The manager of the £208m Hargreaves Lansdown Select UK Income fund has moved to soothe investors after a disappointing first year.
The fund was launched one year ago to invest in a volatile domestic market overshadowed by Brexit negotiations.
In that time it has lost 4 per cent. The IA UK Equity Income sector has returned 3 per cent over the past year, meaning the fund has under performed the sector by 7 per cent.
Steve Clayton, joint manager of the fund, admitted "clearly that wasn’t the outcome we hoped for when we launched the fund”.
But he moved to reassure investors, saying he is not concerned about the impact of Brexit on the UK market.
“Mutual interest in trade between the EU and UK should force sanity into the negotiating room, even if it is currently clinging desperately onto the door frame. Brexit aside, domestic politics remains a major unknown," he said.
He said the fund’s investment in doorstep lender Provident Financial was responsible for most of the loss incurred by the fund over the year. The shares of the FTSE 100 lender dropped from £29.50 to the £9.37 over the past twelve months to 13 March.
Mr Clayton has since sold his holding in Provident Financial, along with another stock that has markedly underperformed, advertising business WPP.
Another UK equity income fund manager to have endured a tough year in performance terms partly as a consequence of the investment in Provident Financial in Neil Woodford.
Unlike Mr Clayton, Mr Woodford is sticking with his investment in the consumer lending company, and is placing more capital into the firm.
Mr Clayton said his lack of exposure to the mining sector was another significant drag on performance over the past year.
Job Curtis, who runs the £1.5bn City of London investment trust has been buying mining stocks for the income over the past year. He said the dividend yields remain very attractive at a time when the global economy is growing.
Bill McQuaker, a multi-asset portfolio manager at Fidelity said the global economy remains in a “goldilocks” scenario, where economic growth remains strong but inflation is not rising.
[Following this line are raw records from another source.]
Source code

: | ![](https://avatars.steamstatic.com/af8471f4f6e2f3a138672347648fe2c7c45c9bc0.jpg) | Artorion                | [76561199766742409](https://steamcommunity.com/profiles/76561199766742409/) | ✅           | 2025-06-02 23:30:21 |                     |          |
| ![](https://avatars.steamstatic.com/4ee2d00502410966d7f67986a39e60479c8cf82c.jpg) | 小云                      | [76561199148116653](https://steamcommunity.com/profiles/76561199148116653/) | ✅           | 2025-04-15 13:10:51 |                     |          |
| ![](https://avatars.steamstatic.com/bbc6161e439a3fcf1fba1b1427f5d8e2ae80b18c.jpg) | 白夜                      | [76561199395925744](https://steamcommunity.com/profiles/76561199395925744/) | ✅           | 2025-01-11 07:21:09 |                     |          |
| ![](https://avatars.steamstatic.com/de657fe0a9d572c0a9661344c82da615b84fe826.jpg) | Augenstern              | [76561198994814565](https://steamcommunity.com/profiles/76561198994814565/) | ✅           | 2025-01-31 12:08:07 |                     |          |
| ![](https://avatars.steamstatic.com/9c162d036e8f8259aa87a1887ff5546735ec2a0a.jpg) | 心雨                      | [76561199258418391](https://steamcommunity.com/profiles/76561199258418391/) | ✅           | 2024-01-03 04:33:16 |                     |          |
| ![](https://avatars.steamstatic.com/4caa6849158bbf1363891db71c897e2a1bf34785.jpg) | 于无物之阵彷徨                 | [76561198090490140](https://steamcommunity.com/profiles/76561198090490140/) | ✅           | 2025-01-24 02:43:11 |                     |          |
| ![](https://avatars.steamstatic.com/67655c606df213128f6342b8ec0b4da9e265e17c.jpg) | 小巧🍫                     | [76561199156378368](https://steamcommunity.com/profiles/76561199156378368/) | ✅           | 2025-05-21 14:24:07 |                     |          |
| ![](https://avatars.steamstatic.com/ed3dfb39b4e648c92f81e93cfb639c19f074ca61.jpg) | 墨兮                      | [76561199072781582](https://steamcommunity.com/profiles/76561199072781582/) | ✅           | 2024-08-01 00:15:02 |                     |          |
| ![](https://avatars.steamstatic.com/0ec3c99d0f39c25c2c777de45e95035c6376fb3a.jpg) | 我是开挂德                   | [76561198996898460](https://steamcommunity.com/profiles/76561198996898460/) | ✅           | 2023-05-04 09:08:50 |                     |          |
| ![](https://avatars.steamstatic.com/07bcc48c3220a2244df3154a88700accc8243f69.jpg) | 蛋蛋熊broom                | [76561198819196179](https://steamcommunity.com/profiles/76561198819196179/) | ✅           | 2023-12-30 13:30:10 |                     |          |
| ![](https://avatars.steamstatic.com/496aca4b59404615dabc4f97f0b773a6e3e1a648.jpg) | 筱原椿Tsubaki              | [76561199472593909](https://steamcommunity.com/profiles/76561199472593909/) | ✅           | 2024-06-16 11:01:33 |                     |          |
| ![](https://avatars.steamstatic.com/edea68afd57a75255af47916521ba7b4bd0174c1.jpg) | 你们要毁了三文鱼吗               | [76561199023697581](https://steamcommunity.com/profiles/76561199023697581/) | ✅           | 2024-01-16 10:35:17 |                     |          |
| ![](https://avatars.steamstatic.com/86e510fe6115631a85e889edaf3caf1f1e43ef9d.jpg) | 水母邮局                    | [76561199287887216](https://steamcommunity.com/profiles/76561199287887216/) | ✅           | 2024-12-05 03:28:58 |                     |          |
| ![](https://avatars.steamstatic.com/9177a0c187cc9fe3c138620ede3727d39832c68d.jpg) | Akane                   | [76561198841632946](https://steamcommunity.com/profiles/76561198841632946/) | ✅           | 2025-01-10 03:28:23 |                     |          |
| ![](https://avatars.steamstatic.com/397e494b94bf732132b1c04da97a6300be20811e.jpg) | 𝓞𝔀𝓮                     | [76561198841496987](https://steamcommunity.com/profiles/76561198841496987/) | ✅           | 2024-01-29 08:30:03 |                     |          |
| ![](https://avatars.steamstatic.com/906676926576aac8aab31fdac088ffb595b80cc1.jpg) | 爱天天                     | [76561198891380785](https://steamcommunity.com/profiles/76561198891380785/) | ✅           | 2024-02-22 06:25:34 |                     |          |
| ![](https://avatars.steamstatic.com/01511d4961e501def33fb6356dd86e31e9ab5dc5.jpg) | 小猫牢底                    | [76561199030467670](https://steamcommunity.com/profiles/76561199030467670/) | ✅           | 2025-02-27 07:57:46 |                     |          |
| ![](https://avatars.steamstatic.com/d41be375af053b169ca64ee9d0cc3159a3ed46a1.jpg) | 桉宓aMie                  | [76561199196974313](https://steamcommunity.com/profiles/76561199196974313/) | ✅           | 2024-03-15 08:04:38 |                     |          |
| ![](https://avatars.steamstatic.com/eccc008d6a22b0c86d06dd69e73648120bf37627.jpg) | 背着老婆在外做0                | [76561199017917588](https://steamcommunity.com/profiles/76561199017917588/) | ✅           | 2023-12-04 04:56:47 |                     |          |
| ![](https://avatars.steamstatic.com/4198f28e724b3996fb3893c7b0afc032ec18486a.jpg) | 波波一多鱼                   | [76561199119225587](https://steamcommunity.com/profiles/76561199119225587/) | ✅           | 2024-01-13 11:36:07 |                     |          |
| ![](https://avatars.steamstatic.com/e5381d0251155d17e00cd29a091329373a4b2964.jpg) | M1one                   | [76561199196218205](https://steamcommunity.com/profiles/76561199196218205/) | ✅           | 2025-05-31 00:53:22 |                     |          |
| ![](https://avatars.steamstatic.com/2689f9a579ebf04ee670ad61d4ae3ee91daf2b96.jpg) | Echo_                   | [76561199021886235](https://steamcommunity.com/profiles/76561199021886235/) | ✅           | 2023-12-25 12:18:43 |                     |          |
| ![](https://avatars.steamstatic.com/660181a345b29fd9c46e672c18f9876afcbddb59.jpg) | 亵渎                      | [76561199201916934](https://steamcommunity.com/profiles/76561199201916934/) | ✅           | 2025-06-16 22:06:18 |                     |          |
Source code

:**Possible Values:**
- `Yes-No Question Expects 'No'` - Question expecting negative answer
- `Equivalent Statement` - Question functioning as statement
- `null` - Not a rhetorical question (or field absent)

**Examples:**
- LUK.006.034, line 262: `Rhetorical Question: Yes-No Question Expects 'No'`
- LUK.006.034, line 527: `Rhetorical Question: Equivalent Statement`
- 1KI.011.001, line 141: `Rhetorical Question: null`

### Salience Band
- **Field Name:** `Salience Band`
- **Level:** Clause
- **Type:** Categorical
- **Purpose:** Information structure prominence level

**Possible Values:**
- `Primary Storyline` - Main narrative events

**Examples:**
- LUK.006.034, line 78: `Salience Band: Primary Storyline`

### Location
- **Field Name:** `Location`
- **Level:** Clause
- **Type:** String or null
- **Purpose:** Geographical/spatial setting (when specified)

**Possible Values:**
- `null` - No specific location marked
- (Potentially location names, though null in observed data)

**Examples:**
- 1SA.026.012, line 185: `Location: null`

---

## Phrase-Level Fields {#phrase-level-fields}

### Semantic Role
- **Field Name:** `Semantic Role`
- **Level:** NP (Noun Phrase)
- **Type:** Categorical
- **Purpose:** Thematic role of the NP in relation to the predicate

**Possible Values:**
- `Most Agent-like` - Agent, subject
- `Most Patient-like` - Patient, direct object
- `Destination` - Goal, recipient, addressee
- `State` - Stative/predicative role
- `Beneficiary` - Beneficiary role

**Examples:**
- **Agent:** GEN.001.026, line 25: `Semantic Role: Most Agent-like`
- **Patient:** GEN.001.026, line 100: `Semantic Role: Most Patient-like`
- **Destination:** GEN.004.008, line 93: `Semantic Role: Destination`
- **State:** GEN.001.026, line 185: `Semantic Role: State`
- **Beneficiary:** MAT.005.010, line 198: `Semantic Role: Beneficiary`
He said this scenario cannot continue, with either the growth or the inflation outlook likely to change.
His response to this is to buy more defensive assets, such as UK government bonds. He feels those assets are better value than US government bonds because the UK budget deficit has been shrinking, which should mean fewer bonds need to be issued.
By comparison in the US, the policies of Donald Trump mean the deficit in that country will grow, and so more bonds will be issued, pushing the price of existing bonds downwards.
Mr Clayton said he expects global interest rates to rise very slowly, as central banks will be wary of damaging economic growth.
That implies central banks will be happier to let inflation rise, which is positive for more cyclical assets, rather than defensive assets such as government bonds.